### Reading passage
Figure 47: First phrase without extension.

The phrase-rhythm is thus theoretically an even 4 + 6 though this feels contrived to me, and probably to the composer as well because bar 5-10 is so obviously in even bar numbers as if to compensate for the irregular beginning.

There is also another way of looking at this. Johann Friedrich Daube (1733-1797) uniquely does not even mention cadences in relation to phrases.41Johann Friedrich Daube, Anleitung zur Erfindung der Melodie und ihrer Fortsetzung, 2 vols (Vienna, 1797), i. For him the melodic content shapes music into phrases (only 4-ers or 8-ers are allowed). In his examples he makes a fairly clear change every fourth bar by changing melody or texture without necessarily having the same regularity in cadences. I have found no specific source for using texture in structuring music but it often plays an important role. One of Mozart’s favourite tricks is to seemingly break phrase-rhythm by changing texture too early.


Figure 48: Mozart, Violin Concert in D, K.218, mov.1. Texture changes one bar early.

We see something similar here in the Haydn where texture structures the music into 4 + 2 + 4 bars even though the cadences are at different places.

There is another reason the first phrase feels slightly aimless. Harmonically it is set up to lead to the dominant:


Figure 49: First phrase turned into a dominant-phrase.

This is a perfectly regular phrase and it would be easy to add a complimentary phrase leading back to the tonic—a conventional bicolon again. Instead of letting the phrase go to its obvious destination, he is now forced to add material because going to the tonic takes one step extra. This longer road explains that we tend to find extensions more often in tonic phrases than in dominant phrases. Another solution would be to distribute this longer road differently by making the harmonies move earlier. Thus we often see, with parallel tonic and dominant phrases, that the tonic one moves towards the cadence earlier than the dominant one, possibly like:


Figure 50: First phrase reshaped by change in harmonic rhythm.

Again, he did not choose this. Personally I like the quirkiness of the extension, it has a more recognizable character than the bland 4-er, and that is the point of course. If Koch says a repetition needs to be ‘worthy’ and represent the expression of the phrase in a high degree, the other side of the coin is that there must be a need to enhance the character: as if the composer felt he had not been clear enough–in that sense extensions can be viewed as rhetorical devices.

The second phrase has been extended as well, the first 2 bars can be left out without any problem:


Figure 51: Bar 5-6 can be cut out.

But this would make it sound like an appendix rather than a new phrase, the similarity of the left hand rhythm emphasizes that even more. We could indeed read the 6 bars as 2 appendices (2 + 4 bars) to the first phrase but the strong cadential move into the sub-dominant seems to imply it is a phrase though. The interpolation of (the original) bar 5-6 is therefore functional: it favours a phrase-feeling by having the character of something new opening up, helped by the move away from triplets and left hand rhythm. The 2 phrases compliment each other: searching versus stabilizing—except for the unusual last cadence. The I6 undermines the expected perfect cadence and associated close of a period: a significant change in punctuation! It announces that what follows is not a repeat of the beginning as bar 11 might suggest, but rather a continuation like a semicolon, confirmed by a modulation to the dominant.

### To-do list
1: Answer these questions from the passage on phrase structure:
(a) Which phrase lengths does Daube allow?
(b) What does the passage call one of Mozart's favourite tricks?
(c) Which chord undermines the expected perfect cadence at the end of the second phrase?
2: According to the passage on phrase structure, why are extensions found more often in tonic phrases than in dominant phrases? Explain in one to three sentences.

### Data shown
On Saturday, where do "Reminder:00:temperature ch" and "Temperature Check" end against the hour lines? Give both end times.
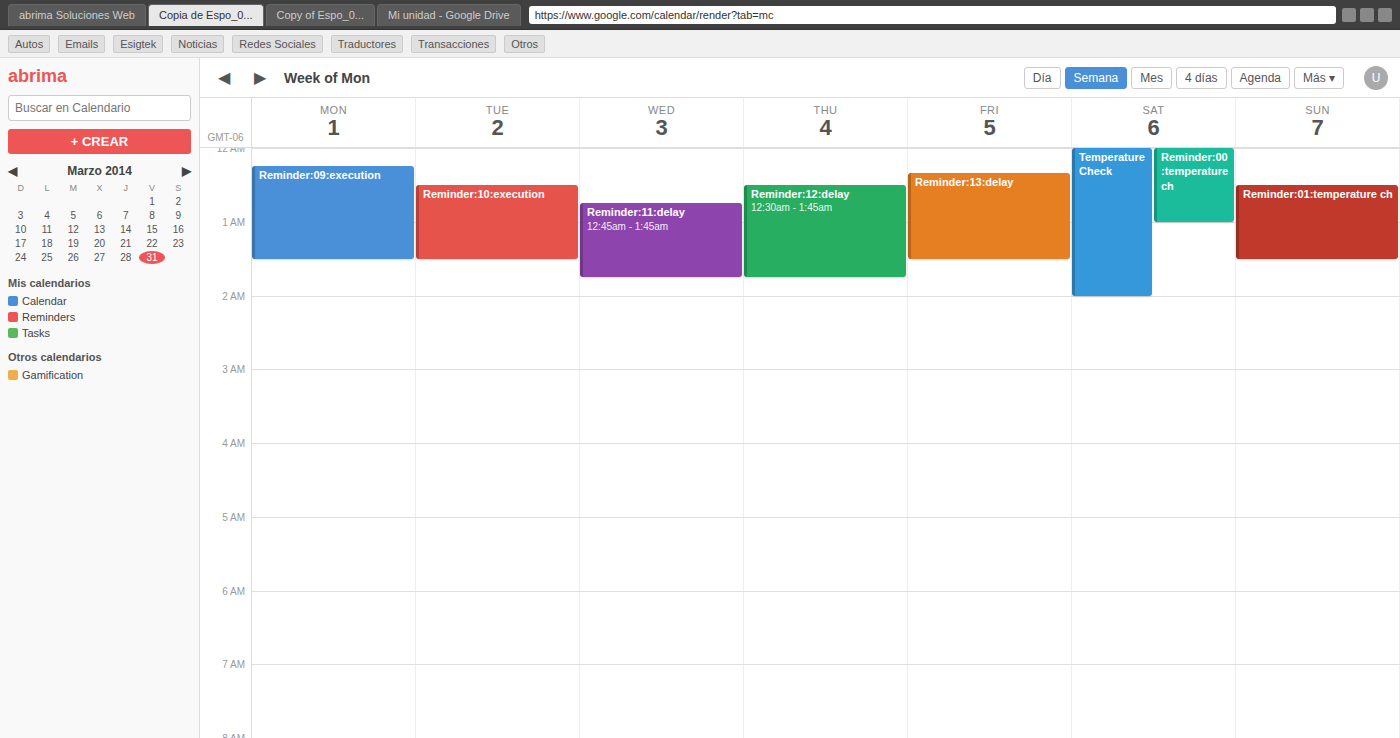
"Reminder:00:temperature ch": 1:00 AM, exactly on the 1 AM line. "Temperature Check": 2:00 AM, exactly on the 2 AM line.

### Outputs for the tasks
1:
(a) Only 4-ers or 8-ers.
(b) Seemingly breaking phrase-rhythm by changing texture too early.
(c) The I6.

2: Going to the tonic takes one step more than going to the dominant, so the composer must add material to reach it. This longer road is why extensions turn up more often in tonic phrases.